The Digital Markets Unit now holds responsibility for enforcing the UK’s new digital regulatory regime, with the aim of promoting “greater competition and innovation” in digital markets and protect “consumers and business from unfair practices” online.
The UK formally left the EU when the Transition Period ended on 31 December 2020. The Trade and Cooperation Agreement (TCA) that came into effect in May 2021 defines both trading relationships and competition arrangements. One big takeaway is that the UK no longer has to interpret competition law consistently with European Court case law; however, it is required to ensure consistency with it and decisions reached before 1 January 2021 by the Commission unless it is considered “appropriate” not to in specific circumstances.
By assessing all mergers within a 40-day limit, the CMA is tightening its grip on merger control. Increased efficiency means it now clears more cases in phase one without the need for the more intensive second phase, and a number of related legal challenges have developed into case law.
Globally, Big Data and its monopolisation by tech giants continues to be an area of concern. The current heads of the European Commission have tech giants firmly in their sights, with regulations being sought to curtail the influence of these behemoths. Primary concerns are the use of data collection; the power that algorithms have on global markets, particularly concerning pricing decisions, and the potential for their abuse; and the growing global trend of “killer acquisitions,” whereby tech giants swallow up smaller start-ups, acquiring their technology and effectively removing competitors.
The CMA’s preliminary investigation into music streaming services estimated that Spotify holds around 50% of the market, with Spotify, Amazon, Google and Apple collectively commanding 95-100% of the market’s revenue. So far, the authority sees no cause for concern, noting that the aforementioned platforms’ shares of the market were not causing harm to consumers or excess profits. The final report was released in late 2022.
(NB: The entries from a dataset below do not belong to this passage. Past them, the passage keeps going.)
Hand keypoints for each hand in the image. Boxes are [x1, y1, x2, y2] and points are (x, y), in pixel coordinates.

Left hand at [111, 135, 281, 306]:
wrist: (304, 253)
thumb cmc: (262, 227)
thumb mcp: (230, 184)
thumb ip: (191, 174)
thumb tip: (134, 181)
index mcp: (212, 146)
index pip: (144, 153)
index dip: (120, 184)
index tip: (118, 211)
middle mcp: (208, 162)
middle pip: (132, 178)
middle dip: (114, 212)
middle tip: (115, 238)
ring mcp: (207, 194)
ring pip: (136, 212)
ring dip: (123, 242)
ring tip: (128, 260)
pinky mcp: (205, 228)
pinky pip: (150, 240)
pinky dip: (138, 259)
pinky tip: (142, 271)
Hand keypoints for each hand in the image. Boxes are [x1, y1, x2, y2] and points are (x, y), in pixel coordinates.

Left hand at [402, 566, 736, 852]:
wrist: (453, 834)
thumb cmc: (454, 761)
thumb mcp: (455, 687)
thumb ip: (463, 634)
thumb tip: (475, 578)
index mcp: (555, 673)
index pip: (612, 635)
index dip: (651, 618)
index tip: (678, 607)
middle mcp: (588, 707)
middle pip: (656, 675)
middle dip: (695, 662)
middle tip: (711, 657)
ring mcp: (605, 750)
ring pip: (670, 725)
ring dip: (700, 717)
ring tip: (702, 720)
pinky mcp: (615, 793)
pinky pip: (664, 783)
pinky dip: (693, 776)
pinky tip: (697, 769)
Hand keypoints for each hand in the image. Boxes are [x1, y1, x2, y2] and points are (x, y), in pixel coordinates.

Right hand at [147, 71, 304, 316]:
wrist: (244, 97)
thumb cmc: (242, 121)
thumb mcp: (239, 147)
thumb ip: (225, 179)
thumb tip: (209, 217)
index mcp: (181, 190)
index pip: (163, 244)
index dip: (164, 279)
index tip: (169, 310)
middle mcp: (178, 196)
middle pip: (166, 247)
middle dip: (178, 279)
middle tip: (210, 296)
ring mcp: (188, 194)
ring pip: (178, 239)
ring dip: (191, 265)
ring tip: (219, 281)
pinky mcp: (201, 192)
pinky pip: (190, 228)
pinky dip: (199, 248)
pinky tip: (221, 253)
2022 continued the trend of prosecution in the financial services sector. Following the fallout from the 2008 financial crash and LIBOR scandal, antitrust authorities are now seeking to remedy what they see as “historic under-enforcement” in the sector. As such, a new statutory provision enables the UK’s Financial Conduct Authority (FCA) to exercise existing competition law enforcement powers with a focus on financial services. In its first formal decision under these new competition enforcement powers, the FCA in 2019 found that three asset management firms had breached competition law by disclosing strategic information prior to one IPO and one placing.
Sony PlayStation has allegedly breached UK competition law and is being sued for up to £5 billion. The video game giant has been accused of overcharging millions of its customers via its PlayStation Store. The claim, if successful, could mean that all UK customers who purchased digital games or add-on content through the store since August 2016 would be eligible for compensation. This is just one claim in a string of US-style class actions that the Competition Appeal Tribunal has recently been dealing with.
Originally blocked by the CMAin its proposed $68.7 billion acquisition of Activision Blizzard, Microsoft has submitted new documents for the authority to take into consideration. The CMA originally argued it would heavily restrict competition in cloud gaming but since then the deal has been approved by the EU’s competition regulator. Microsoft now argues that the additional conditions imposed by the competition regulator should now be considered in the CMA’s ruling.